• _Fonte_:
◇ ◇ ◇ ◇ ◇ ◇ ◇
3. Il quindicesimo anno (9 d.C.)

126:3.1

Alla metà di questo quindicesimo anno—e contiamo il tempo secondo il calendario del ventesimo secolo e non secondo l’anno ebraico—Gesù aveva preso in mano saldamente la conduzione della sua famiglia. Prima della fine di quest’anno le loro risorse erano quasi esaurite ed essi si trovarono nella necessità di vendere una delle case di Nazaret che Giuseppe possedeva in comune con il suo vicino Giacobbe.

126:3.2

Mercoledì sera 17 aprile dell’anno 9 d.C. venne al mondo Rut, l’ultima nata della famiglia, e nel limite del possibile Gesù si sforzò di prendere il posto di suo padre nel confortare e curare sua madre durante questa prova difficile e particolarmente triste. Per quasi vent’anni (fino all’inizio del suo ministero pubblico) nessun padre avrebbe potuto amare ed allevare sua figlia con più affetto ed attaccamento di quanto fece Gesù nell’occuparsi della piccola Rut. Egli fu altrettanto un buon padre per tutti gli altri membri della sua famiglia.
◇ ◇ ◇ ◇ ◇ ◇ ◇
• _Estratti di dati_:

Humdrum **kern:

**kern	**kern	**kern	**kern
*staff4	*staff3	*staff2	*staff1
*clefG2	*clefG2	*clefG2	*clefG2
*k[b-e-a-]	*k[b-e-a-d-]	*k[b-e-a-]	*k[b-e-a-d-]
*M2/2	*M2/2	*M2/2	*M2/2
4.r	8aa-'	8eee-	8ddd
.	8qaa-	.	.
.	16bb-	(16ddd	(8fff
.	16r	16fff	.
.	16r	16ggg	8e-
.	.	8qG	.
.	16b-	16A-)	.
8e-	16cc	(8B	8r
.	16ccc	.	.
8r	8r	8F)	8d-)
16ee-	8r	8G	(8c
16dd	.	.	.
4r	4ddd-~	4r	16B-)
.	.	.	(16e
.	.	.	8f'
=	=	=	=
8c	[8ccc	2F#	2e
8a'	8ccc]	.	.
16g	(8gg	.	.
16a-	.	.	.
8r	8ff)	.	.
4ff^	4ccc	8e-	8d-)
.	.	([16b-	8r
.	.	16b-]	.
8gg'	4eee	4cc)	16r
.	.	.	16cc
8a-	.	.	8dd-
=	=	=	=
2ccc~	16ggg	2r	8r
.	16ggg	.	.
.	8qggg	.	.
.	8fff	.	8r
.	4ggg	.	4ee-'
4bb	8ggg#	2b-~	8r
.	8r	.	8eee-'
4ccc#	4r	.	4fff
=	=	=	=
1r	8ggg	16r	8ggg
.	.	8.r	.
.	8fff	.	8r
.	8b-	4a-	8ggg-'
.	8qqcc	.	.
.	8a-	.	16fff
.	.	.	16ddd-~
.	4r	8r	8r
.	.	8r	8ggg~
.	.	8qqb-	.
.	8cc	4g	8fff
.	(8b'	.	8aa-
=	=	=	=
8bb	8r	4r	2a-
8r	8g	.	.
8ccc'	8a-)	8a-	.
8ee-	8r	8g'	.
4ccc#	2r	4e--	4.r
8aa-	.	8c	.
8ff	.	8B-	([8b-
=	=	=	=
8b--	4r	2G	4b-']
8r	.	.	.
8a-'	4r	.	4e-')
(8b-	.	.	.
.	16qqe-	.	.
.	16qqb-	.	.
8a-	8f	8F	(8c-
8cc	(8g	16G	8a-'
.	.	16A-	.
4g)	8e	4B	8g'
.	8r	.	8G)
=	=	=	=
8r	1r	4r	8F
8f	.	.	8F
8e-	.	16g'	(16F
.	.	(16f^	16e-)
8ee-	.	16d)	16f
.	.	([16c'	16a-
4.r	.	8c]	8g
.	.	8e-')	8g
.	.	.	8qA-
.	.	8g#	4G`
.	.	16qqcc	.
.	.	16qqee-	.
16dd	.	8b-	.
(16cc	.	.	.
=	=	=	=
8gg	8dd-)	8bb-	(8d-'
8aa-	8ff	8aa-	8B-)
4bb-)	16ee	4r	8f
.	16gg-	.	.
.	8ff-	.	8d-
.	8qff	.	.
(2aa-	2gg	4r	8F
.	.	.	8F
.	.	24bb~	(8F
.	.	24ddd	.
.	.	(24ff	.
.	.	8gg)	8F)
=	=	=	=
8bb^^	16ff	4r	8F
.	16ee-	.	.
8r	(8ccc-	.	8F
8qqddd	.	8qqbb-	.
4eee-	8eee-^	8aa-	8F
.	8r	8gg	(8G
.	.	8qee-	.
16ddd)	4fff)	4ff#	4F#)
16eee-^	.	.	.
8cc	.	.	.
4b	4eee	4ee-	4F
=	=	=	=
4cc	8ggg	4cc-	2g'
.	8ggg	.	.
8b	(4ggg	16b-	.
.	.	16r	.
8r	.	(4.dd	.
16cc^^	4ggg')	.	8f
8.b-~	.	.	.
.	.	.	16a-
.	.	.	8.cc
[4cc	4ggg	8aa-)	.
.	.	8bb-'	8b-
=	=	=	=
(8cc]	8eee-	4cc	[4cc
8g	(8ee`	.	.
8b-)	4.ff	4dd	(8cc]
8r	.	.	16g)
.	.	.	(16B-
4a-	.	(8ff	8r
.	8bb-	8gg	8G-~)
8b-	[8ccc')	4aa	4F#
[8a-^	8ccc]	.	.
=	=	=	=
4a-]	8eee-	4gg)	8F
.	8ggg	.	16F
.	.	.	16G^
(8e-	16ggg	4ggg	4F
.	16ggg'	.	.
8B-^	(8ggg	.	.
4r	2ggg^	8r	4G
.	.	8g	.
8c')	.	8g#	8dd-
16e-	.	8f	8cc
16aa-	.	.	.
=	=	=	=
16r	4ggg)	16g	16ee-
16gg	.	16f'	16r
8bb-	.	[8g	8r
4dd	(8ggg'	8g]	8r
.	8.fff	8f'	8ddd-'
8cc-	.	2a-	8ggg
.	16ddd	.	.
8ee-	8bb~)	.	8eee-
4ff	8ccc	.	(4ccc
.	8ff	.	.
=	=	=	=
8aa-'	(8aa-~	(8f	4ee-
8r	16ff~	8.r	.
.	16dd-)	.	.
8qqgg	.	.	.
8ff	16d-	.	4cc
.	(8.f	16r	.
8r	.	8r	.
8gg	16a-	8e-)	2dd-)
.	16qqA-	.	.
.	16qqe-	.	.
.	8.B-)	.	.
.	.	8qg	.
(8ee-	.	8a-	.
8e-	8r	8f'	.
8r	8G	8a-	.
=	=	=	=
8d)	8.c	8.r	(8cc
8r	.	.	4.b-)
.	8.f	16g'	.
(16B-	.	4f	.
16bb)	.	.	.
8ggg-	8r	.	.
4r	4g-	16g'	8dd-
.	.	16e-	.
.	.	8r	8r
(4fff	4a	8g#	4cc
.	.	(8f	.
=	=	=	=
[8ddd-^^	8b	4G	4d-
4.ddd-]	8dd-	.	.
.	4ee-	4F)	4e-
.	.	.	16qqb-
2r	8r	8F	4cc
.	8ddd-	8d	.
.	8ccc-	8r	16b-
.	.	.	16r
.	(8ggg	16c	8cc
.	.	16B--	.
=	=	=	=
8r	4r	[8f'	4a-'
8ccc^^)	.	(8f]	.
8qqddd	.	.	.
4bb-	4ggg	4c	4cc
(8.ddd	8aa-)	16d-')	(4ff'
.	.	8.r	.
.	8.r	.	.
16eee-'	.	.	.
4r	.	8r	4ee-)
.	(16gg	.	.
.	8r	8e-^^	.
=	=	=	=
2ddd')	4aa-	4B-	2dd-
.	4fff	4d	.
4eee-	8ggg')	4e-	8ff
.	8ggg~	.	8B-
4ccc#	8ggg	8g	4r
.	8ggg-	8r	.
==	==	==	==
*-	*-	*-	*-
◇ ◇ ◇ ◇ ◇ ◇ ◇
• _Obiettivo 1_: Elenca tutte le persone che la fonte indica con il loro nome proprio.
• _Obiettivo 2_: Secondo la fonte, in quale giorno venne al mondo Rut?
Si utilizzi esclusivamente la fonte.

• _Soluzione svolta 1_: Gesù, Giuseppe, Giacobbe, Rut

• _Soluzione svolta 2_: Mercoledì sera 17 aprile dell'anno 9 d.C.